=== MATERIAL FOR THE TASK ===
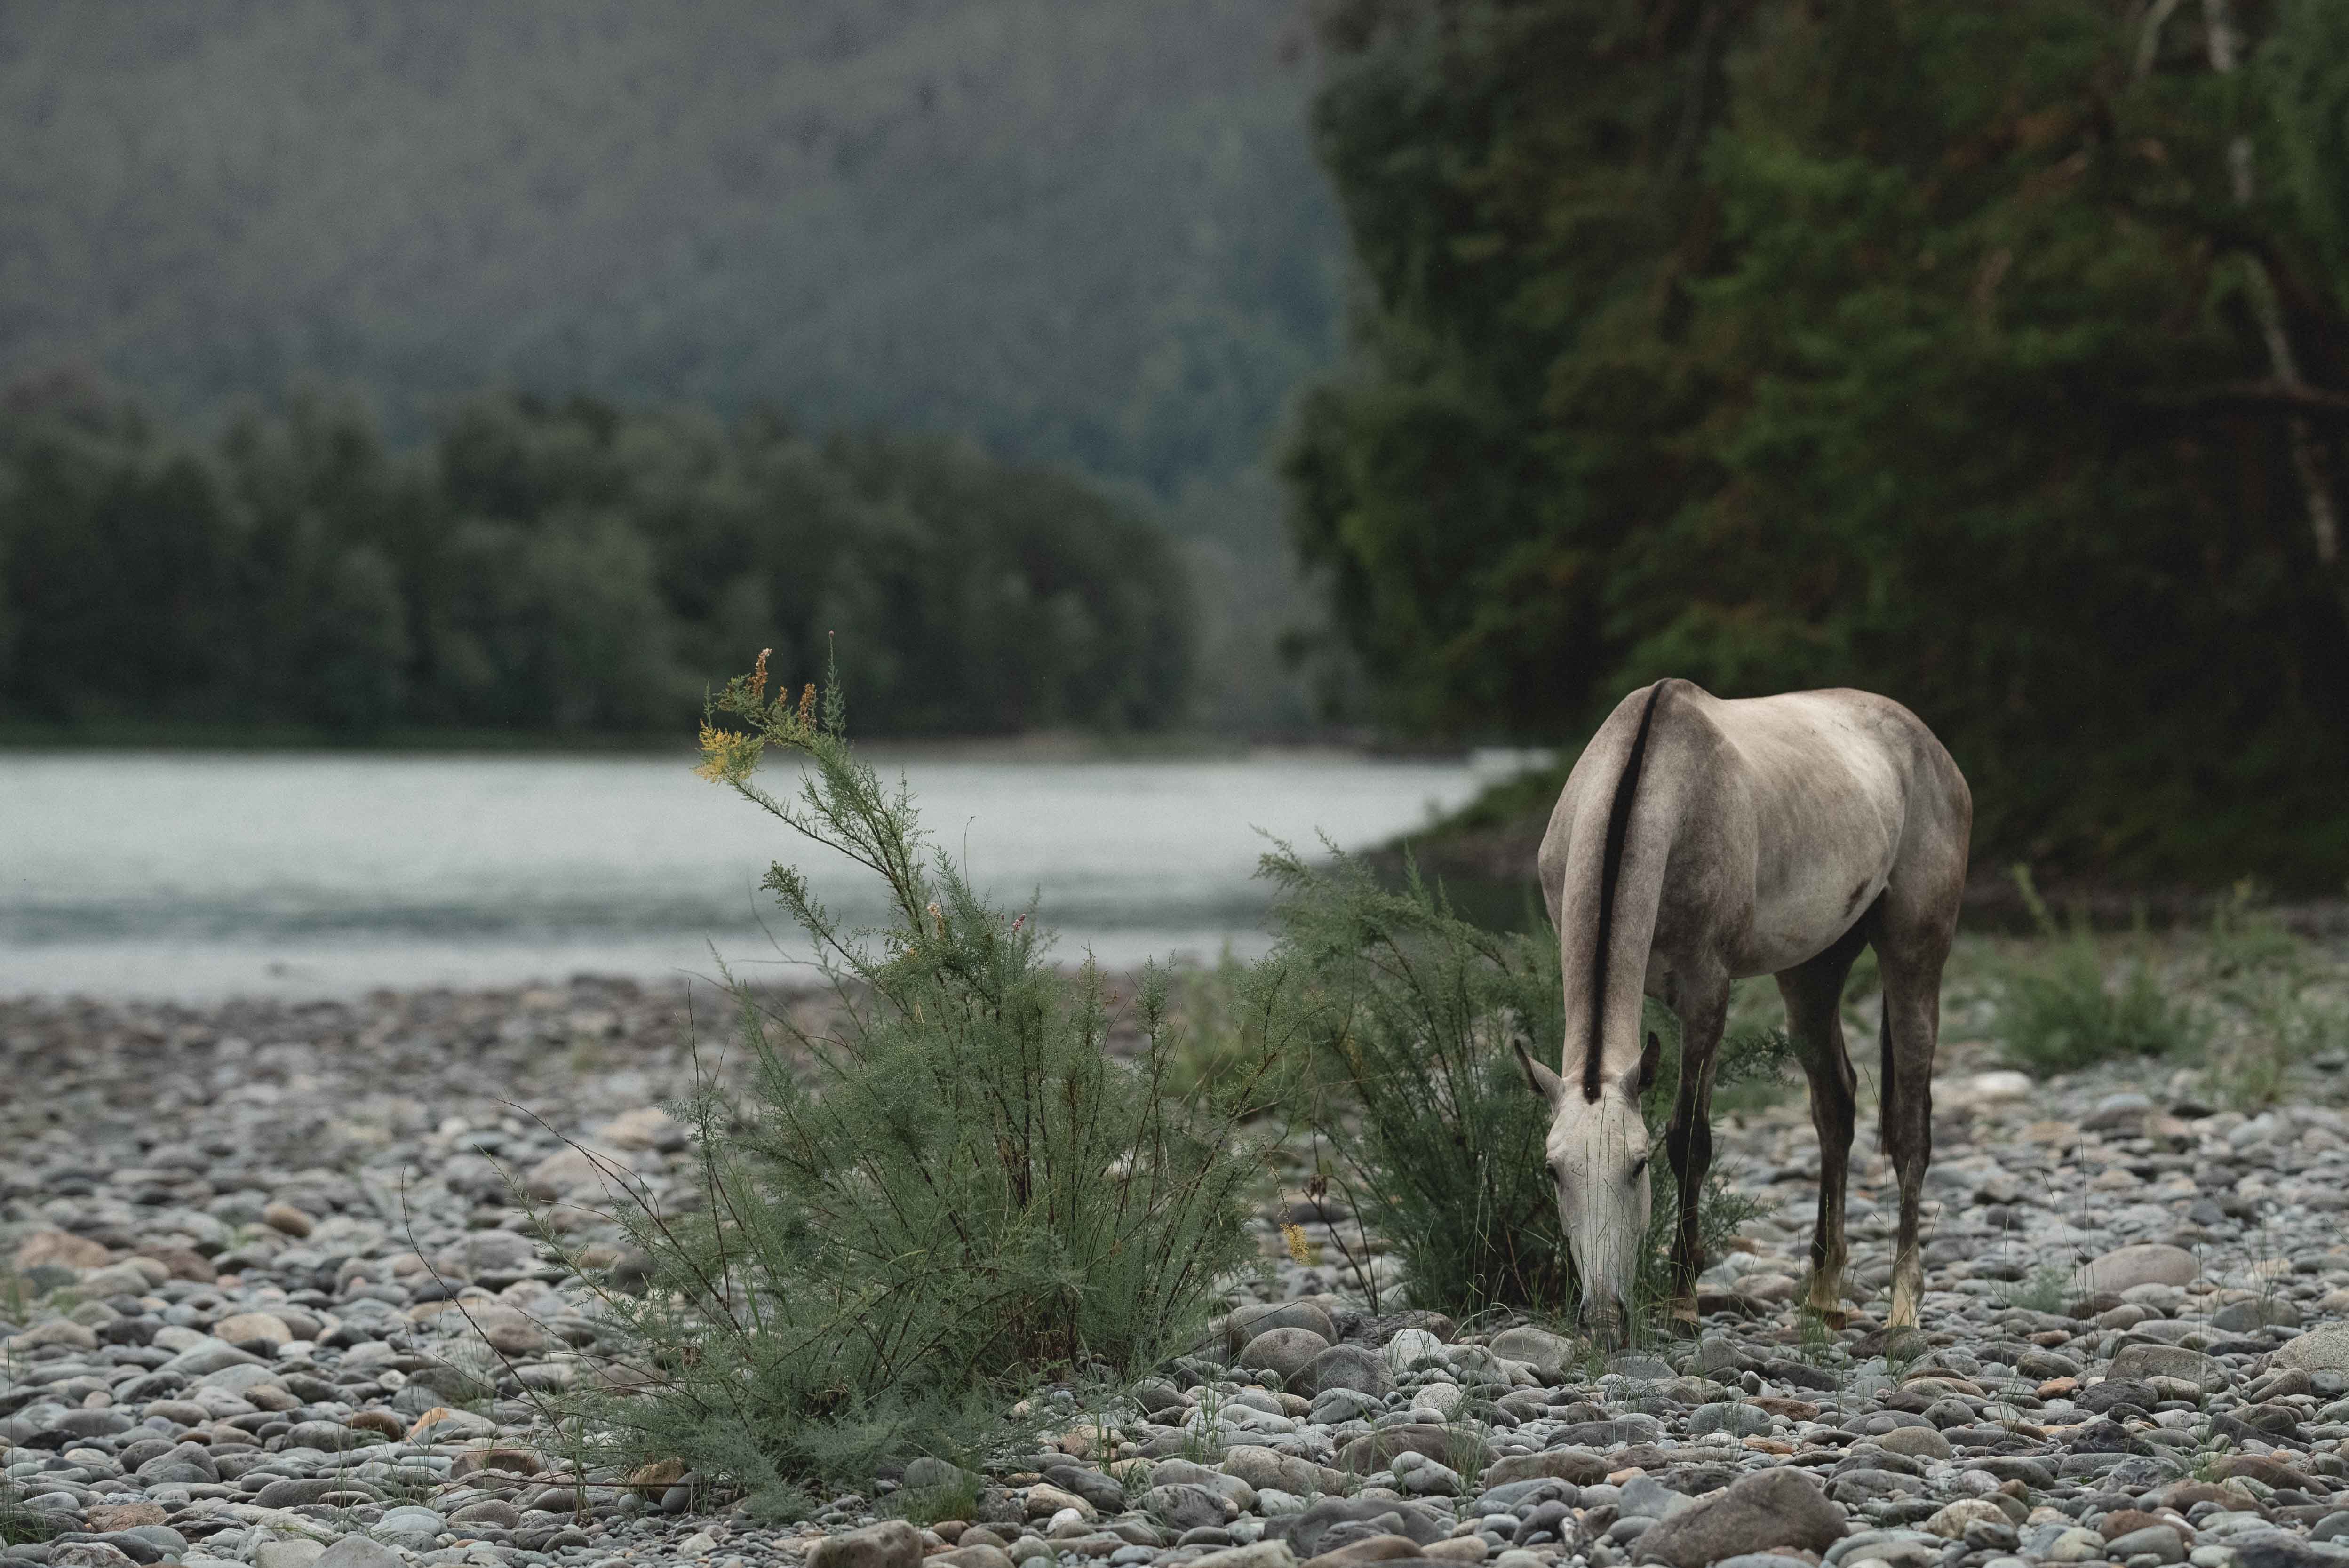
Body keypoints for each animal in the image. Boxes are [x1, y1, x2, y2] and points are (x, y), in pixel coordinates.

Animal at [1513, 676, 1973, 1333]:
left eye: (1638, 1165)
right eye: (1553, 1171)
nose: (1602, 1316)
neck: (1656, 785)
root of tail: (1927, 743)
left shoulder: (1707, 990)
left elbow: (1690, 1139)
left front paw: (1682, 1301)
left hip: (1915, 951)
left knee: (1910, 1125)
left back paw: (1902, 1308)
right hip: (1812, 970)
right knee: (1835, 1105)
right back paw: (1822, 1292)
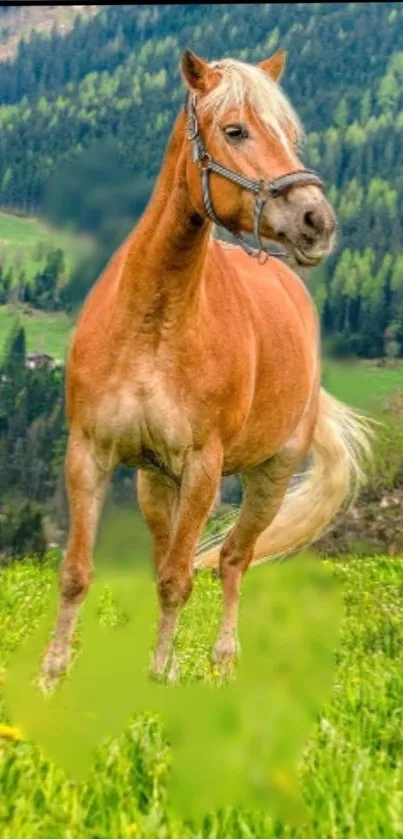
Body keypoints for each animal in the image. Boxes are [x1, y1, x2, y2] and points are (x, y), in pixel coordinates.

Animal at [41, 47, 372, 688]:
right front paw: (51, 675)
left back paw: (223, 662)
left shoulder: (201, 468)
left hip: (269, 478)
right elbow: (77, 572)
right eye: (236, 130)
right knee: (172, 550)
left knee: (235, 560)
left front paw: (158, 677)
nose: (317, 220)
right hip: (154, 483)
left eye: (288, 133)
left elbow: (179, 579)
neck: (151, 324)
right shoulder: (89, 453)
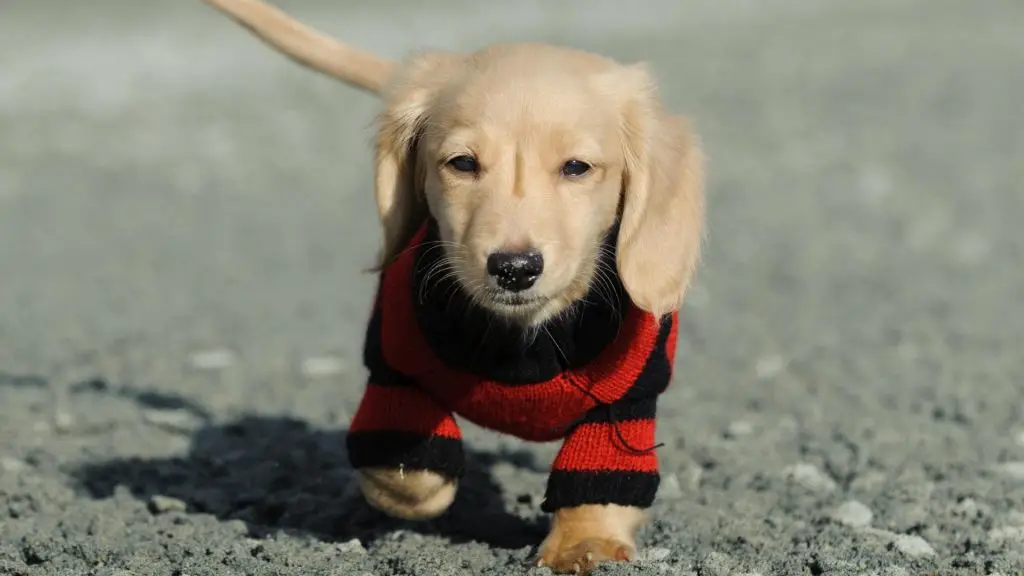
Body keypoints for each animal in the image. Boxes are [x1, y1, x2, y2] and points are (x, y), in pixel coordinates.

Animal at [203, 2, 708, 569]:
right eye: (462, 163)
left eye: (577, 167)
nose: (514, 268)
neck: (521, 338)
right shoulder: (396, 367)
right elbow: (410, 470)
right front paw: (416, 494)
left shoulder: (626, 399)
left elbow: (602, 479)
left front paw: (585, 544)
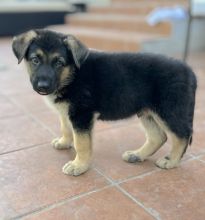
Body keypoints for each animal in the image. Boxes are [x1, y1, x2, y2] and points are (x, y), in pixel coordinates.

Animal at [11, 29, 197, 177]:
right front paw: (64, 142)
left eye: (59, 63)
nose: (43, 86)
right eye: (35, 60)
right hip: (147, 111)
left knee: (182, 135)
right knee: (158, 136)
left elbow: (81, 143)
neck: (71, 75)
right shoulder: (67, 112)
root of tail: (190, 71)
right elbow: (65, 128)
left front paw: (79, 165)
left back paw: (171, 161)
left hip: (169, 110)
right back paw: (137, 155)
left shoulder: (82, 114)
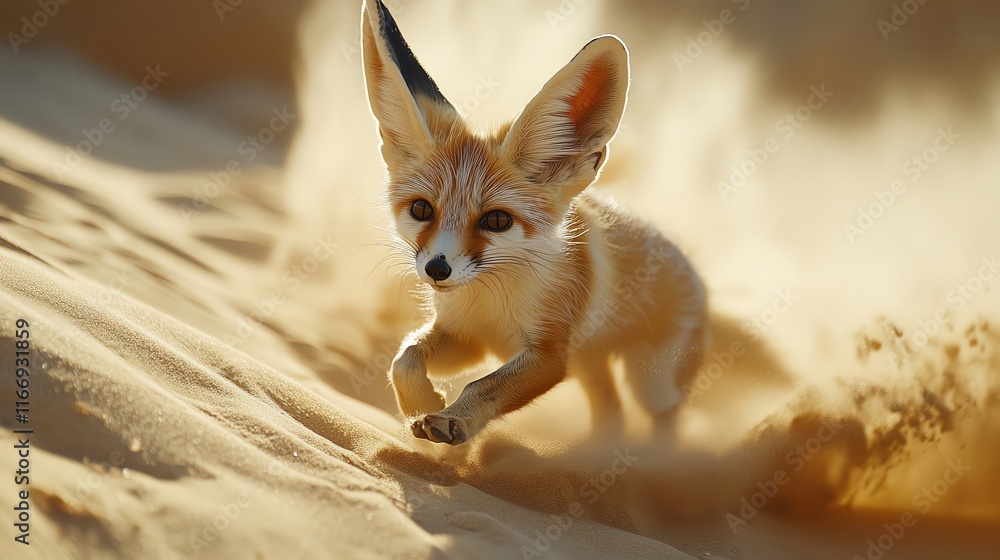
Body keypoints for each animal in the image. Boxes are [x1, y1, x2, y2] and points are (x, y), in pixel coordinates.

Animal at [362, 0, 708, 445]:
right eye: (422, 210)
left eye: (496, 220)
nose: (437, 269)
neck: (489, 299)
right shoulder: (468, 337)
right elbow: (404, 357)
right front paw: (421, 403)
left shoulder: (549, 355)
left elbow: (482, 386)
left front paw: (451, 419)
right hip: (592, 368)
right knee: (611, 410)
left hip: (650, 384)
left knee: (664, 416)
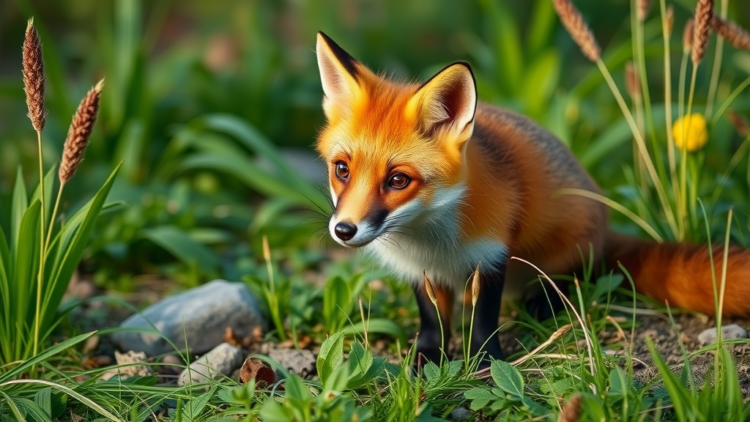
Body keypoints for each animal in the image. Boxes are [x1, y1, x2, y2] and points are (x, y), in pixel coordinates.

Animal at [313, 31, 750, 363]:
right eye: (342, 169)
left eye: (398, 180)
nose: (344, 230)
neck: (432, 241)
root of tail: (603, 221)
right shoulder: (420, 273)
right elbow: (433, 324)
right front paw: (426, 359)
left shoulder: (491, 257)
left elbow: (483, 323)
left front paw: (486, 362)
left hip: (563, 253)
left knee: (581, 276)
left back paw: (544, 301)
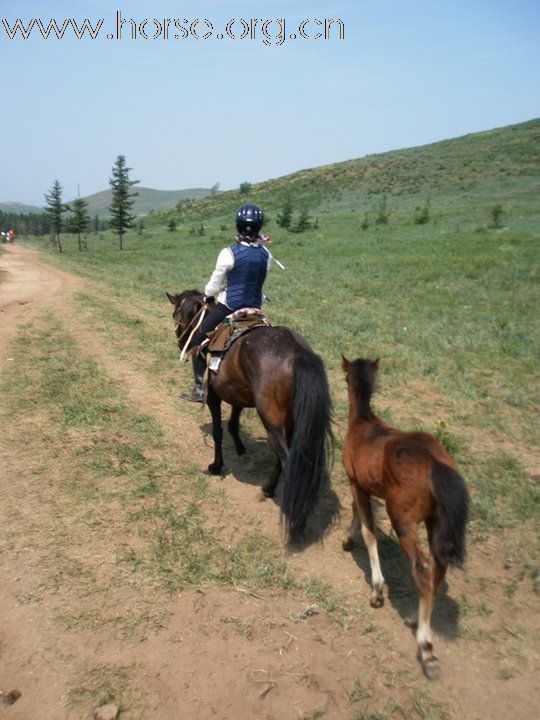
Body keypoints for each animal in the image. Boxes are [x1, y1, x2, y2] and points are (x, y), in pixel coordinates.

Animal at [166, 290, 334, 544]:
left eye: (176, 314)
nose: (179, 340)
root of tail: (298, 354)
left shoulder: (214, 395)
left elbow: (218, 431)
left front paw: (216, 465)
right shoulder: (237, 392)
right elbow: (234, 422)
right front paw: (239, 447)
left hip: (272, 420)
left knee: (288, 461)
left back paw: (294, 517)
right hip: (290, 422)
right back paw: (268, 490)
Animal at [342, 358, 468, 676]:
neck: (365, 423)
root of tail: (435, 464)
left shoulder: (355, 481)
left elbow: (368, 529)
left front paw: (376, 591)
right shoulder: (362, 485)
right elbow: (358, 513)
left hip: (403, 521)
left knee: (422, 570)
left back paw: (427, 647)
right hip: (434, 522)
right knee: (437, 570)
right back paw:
===
__REQUIRED WORK__. The reply must match the records exactly, apart from the pictures, which are left out.

__COMPLETED TASK__.
Body keypoints for each animal in the image. Boxes are [x1, y1, x2, y2] and points are (x, y), in pixel coordinates.

Animal at [1513, 676, 1973, 1333]:
left eye: (1638, 1165)
right eye: (1553, 1171)
nose: (1602, 1316)
neck: (1656, 785)
root of tail: (1927, 743)
left shoulder: (1707, 990)
left elbow: (1690, 1139)
left front paw: (1682, 1301)
left hip: (1915, 951)
left knee: (1910, 1125)
left back paw: (1902, 1308)
right hip: (1812, 970)
right knee: (1835, 1105)
right back paw: (1822, 1292)
Body keypoints for each animal in the image. Boxes are [x1, y1, x2, y2] and points are (x, y), in pixel coordinates.

Animal at [41, 47, 372, 688]:
right front paw: (51, 675)
left back paw: (223, 662)
left shoulder: (201, 468)
left hip: (269, 478)
right elbow: (77, 572)
right eye: (236, 130)
right knee: (172, 550)
left knee: (235, 560)
left front paw: (158, 677)
nose: (317, 220)
right hip: (154, 483)
left eye: (288, 133)
left elbow: (179, 579)
neck: (151, 324)
right shoulder: (89, 453)
Body keypoints for each animal in the image. Boxes are [x1, y1, x2, y2] and points are (x, y), in pixel coordinates.

Animal at [203, 2, 708, 569]:
right eye: (462, 163)
left eye: (577, 167)
nose: (514, 268)
neck: (521, 338)
right shoulder: (396, 367)
right elbow: (410, 470)
right front paw: (416, 494)
left shoulder: (626, 399)
left elbow: (602, 479)
left front paw: (585, 544)
Body keypoints for each animal in the image. Boxes are [x1, y1, x2, y2] and points are (x, y), in pixel coordinates.

Animal at [11, 29, 197, 177]:
right front paw: (64, 142)
left eye: (59, 63)
nose: (43, 86)
right eye: (35, 60)
right hip: (147, 111)
left knee: (182, 135)
right knee: (158, 136)
left elbow: (81, 143)
neck: (71, 75)
right shoulder: (67, 112)
root of tail: (190, 71)
right elbow: (65, 128)
left front paw: (79, 165)
left back paw: (171, 161)
left hip: (169, 110)
right back paw: (137, 155)
left shoulder: (82, 114)
Body keypoints for each animal in the image. Boxes are [x1, y1, x2, y2] and points are (x, y), in pixel coordinates.

Animal at [362, 0, 708, 445]:
right eye: (422, 210)
left eye: (496, 220)
nose: (437, 269)
neck: (489, 299)
right shoulder: (468, 337)
right elbow: (404, 357)
right front paw: (421, 403)
left shoulder: (549, 355)
left elbow: (482, 386)
left front paw: (451, 419)
right hip: (592, 368)
right knee: (611, 410)
left hip: (650, 384)
left knee: (664, 416)
Body keypoints for each animal in the image. Boxes are [x1, y1, x2, y2] and points are (x, y), in pixel coordinates.

Animal at [313, 31, 750, 363]:
right eye: (342, 169)
left eye: (398, 180)
nose: (344, 230)
neck: (432, 241)
root of tail: (603, 221)
right shoulder: (420, 273)
right elbow: (433, 324)
right front paw: (426, 359)
left shoulder: (491, 257)
left elbow: (483, 323)
left front paw: (486, 362)
left hip: (563, 253)
left knee: (581, 276)
left back paw: (544, 301)
Body keypoints for each animal in the image. Boxes are [x1, y1, x2, y2] and points are (x, y), in pixel coordinates.

Animal at [166, 290, 334, 544]:
left eye: (176, 314)
nose: (179, 340)
root of tail: (298, 354)
left shoulder: (214, 395)
left elbow: (218, 431)
left front paw: (216, 465)
right shoulder: (237, 392)
right elbow: (234, 422)
right front paw: (239, 447)
left hip: (272, 420)
left knee: (288, 461)
left back paw: (294, 517)
right hip: (290, 422)
right back paw: (268, 490)
Animal at [342, 358, 468, 676]:
neck: (365, 423)
root of tail: (435, 464)
left shoulder: (355, 481)
left elbow: (368, 529)
left front paw: (376, 591)
right shoulder: (362, 485)
right elbow: (358, 513)
left hip: (403, 521)
left knee: (422, 570)
left back paw: (427, 647)
right hip: (434, 522)
right knee: (437, 570)
right back paw:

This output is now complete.